== TASK DETAILS ==
Count how many lines in the data hold "negative". Only the number.

== RECORDED INFORMATION ==
* * *
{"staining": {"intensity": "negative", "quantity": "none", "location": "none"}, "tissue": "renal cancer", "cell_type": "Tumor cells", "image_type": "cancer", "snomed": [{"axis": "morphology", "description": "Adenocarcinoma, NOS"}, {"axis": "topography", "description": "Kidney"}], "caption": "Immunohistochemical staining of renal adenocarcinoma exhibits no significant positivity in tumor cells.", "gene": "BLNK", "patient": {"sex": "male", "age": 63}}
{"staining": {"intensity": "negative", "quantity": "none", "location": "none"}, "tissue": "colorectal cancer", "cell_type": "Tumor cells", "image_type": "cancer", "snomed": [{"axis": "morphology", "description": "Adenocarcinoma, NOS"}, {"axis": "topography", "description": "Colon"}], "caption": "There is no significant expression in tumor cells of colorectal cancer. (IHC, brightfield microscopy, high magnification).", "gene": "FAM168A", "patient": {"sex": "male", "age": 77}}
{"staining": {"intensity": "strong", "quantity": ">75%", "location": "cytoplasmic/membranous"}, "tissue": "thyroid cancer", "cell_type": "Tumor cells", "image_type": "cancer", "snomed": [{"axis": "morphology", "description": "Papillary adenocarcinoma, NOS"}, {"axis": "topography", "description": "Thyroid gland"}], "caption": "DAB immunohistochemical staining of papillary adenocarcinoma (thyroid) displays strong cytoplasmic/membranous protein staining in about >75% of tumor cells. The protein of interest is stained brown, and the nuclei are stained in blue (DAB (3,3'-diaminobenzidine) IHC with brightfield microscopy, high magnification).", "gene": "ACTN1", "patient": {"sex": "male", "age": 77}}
* * *
== WRITTEN REPLY ==
2